**SOURCE DOCUMENT:**

Tek-Tips is the largest IT community on the Internet today!

Members share and learn making Tek-Tips Forums the best source of peer-reviewed technical information on the Internet!

  • Congratulations SkipVought on being selected by the Tek-Tips community for having the most helpful posts in the forums last week. Way to Go!

Cannot login - all connections in use

Status
Not open for further replies.

xwb

Programmer
Jul 11, 2002
6,828
0
36
GB
I remoted on to my desktop and suddenly the connection went. Thought nothing of it until I got to my desktop. I couldn't login - it said that all the connections were in use. It was like I was on a remote session on my desktop. Rebooted - same thing. As usual, the sentence ended with see system administrator and since I was the sys admin, it was pretty well stuck.

Had a look on the internet - nothing like this had ever been reported.

Since it was to do with all connections, I just physically disconnected the network and then rebooted. Then all was well again and I could login. Reconnected the network and everything was fine after that.
 
From all I could find online, it looks like what you did ends up being the best fix in other instances as well. I modified your description to find some other instances of the error message - all did not include remote desktop connections. I also saw one instance where someone was using R statistics software (I think), and they stated a stuck loop caused it. I wonder if you could have had any program running that just got stuck. Also, my initial thought was of course that it'd be good to double-check that there is no malware activity going on. Being it's a # of connections we're talking about, what if a piece of malware opened up a port on your computer, and suddenly several bad sources tried to connect at once.

**ACTIVITIES:**
1. From the forum thread on the login error, reproduce the passage starting at "From all I could" and ending at "connect at once.".
2. Translate this sentence from the forum thread on the login error into Spanish: "Reconnected the network and everything was fine after that."
3. Go on with the forum thread about the "all connections in use" login error from the point where it stops.

[Collected data]
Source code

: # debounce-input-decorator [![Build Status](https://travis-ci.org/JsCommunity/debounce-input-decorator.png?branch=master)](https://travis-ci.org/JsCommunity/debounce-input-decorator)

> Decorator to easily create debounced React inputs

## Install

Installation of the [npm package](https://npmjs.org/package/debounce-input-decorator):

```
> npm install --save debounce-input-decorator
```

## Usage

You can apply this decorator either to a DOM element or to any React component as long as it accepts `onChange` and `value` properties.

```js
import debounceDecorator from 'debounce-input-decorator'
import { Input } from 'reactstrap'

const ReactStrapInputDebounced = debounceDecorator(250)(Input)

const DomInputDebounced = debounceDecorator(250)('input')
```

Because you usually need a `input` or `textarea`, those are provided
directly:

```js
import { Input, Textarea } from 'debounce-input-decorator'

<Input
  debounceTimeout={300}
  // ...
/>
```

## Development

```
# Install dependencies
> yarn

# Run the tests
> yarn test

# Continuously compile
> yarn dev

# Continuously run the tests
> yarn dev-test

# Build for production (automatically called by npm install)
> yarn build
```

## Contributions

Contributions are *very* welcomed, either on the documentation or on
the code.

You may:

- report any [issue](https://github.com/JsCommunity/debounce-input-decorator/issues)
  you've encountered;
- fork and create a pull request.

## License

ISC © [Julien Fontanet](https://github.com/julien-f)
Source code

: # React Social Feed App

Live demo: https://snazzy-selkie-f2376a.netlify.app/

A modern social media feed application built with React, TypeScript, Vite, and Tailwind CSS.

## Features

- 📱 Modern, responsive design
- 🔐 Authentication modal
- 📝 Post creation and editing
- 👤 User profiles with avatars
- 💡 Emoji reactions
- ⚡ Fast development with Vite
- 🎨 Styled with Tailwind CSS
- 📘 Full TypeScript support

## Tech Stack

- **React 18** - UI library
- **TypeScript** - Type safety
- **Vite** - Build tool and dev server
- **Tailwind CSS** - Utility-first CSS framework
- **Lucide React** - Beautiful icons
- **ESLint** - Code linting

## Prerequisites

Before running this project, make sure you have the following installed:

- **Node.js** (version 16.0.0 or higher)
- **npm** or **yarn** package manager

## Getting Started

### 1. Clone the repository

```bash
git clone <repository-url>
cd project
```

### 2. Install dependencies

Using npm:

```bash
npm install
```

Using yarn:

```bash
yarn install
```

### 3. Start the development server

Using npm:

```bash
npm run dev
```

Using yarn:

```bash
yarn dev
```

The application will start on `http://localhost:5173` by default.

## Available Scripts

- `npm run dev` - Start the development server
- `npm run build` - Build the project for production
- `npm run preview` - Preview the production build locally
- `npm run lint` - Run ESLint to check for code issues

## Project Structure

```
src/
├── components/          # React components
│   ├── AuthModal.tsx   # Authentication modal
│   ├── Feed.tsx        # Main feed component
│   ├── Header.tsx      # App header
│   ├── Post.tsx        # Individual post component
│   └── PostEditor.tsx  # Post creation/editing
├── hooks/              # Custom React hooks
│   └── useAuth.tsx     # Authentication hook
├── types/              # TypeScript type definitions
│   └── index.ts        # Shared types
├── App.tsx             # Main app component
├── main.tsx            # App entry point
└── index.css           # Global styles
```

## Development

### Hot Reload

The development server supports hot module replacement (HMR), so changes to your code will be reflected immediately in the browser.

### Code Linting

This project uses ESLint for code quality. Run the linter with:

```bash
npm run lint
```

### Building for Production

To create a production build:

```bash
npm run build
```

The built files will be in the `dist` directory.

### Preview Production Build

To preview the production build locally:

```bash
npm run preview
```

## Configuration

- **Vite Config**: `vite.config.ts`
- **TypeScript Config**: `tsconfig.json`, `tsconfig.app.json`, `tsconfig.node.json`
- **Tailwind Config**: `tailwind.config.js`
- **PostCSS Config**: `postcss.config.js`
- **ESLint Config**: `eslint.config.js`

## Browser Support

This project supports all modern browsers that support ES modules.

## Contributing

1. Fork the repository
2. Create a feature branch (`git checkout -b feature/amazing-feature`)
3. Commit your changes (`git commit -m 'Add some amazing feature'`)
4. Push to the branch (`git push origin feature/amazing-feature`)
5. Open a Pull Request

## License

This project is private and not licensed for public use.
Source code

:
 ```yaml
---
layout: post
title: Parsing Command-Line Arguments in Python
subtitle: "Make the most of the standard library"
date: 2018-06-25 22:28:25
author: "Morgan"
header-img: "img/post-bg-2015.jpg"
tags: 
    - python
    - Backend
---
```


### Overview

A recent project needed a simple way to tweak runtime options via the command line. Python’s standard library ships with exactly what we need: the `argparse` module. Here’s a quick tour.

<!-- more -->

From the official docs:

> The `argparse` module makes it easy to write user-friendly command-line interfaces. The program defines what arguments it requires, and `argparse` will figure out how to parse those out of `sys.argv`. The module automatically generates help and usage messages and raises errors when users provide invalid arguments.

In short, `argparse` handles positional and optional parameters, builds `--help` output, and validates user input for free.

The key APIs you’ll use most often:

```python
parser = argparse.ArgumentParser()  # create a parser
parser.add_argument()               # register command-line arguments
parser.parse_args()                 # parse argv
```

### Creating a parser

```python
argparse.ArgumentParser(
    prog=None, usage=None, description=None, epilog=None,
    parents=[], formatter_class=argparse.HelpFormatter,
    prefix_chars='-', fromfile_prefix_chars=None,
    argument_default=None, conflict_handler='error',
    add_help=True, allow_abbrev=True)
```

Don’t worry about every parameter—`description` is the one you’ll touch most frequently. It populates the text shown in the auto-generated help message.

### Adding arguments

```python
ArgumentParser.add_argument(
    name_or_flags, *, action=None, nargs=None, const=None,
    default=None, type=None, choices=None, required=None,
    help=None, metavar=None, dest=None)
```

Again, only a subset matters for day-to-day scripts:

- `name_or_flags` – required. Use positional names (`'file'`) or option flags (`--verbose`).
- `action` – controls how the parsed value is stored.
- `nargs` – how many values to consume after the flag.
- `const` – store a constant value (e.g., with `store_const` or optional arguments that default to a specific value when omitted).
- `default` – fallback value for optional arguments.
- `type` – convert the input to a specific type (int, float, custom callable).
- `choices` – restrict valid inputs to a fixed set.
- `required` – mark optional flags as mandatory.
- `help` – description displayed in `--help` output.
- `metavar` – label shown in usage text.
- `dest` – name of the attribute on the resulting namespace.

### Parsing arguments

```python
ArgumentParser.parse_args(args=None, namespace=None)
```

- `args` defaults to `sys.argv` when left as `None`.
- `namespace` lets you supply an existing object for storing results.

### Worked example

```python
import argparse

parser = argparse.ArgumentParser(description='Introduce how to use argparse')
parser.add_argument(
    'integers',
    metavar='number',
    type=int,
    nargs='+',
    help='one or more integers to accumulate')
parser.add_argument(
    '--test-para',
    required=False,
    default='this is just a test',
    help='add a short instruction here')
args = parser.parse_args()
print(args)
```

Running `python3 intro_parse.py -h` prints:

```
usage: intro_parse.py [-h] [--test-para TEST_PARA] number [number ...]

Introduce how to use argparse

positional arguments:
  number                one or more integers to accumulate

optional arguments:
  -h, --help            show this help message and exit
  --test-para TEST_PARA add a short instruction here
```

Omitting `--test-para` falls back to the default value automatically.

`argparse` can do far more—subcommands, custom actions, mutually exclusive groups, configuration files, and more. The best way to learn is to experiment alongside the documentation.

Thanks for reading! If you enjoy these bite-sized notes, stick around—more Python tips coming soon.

**RESPONSES TO THE EXERCISE:**
1.
From all I could find online, it looks like what you did ends up being the best fix in other instances as well. I modified your description to find some other instances of the error message - all did not include remote desktop connections. I also saw one instance where someone was using R statistics software (I think), and they stated a stuck loop caused it. I wonder if you could have had any program running that just got stuck. Also, my initial thought was of course that it'd be good to double-check that there is no malware activity going on. Being it's a # of connections we're talking about, what if a piece of malware opened up a port on your computer, and suddenly several bad sources tried to connect at once.

2. Volví a conectar la red y después de eso todo funcionó bien.

3.
Anyway, thanks for sharing. Hopefully it's a one-time hiccup rather than symptom of a bigger problem.

At least 2 instances I could find online hinted that a Windows update caused the issue.

"But thanks be to God, which giveth us the victory through our Lord Jesus Christ." 1 Corinthians 15:57
 
I highly doubt this has anything to do with it, but you don't have Carbonite running on this PC do you? If so, the new version has a really bad issue of tying up TCP ports and causing all kinds of login/remote issues. Just though I would toss this out there in case.

Learning - A never ending quest for knowledge usually attained by being thrown in a situation and told to fix it NOW.
 
Don't have Carbonite running. Just 2 W10 machines with standard software.

The target machine had 2Gb memory. The machine I was remoting in from was a Macbook with a retina display running W10. No idea what the resolution was but it was very high. It had this annoying power button that was in the same location as a delete key on most other keyboards.

I'm guessing that something on the target ran out of memory and somehow it saved its state before rebooting. Hopefully it is just a hiccup.
 
I had a similar issue many years ago on windows 2003 servers whereby someone would just close the Remote desktop client rather than properly logging off. I remoted to a different server with the same OS and a shared administrator username/password, then used the terminal services MMC snapin from there to connect to the problematic host. From the MMC snapin I was able to terminate the disconnected session.

John
 
Ah, the memories. Years ago when I was handling more workstation Windows issues in a networked environment, I had a pattern for handling mystifying issues such as this.

Close the Window and retry.
Restart Windows and retry.
Reboot and retry.
Disconnect power and all other cables, reconnect after several seconds, boot and retry.

Usually somewhere down the list the issue was resolved. With servers or other apps involved, the solution might not be as simple as my list.
 
Status
Not open for further replies.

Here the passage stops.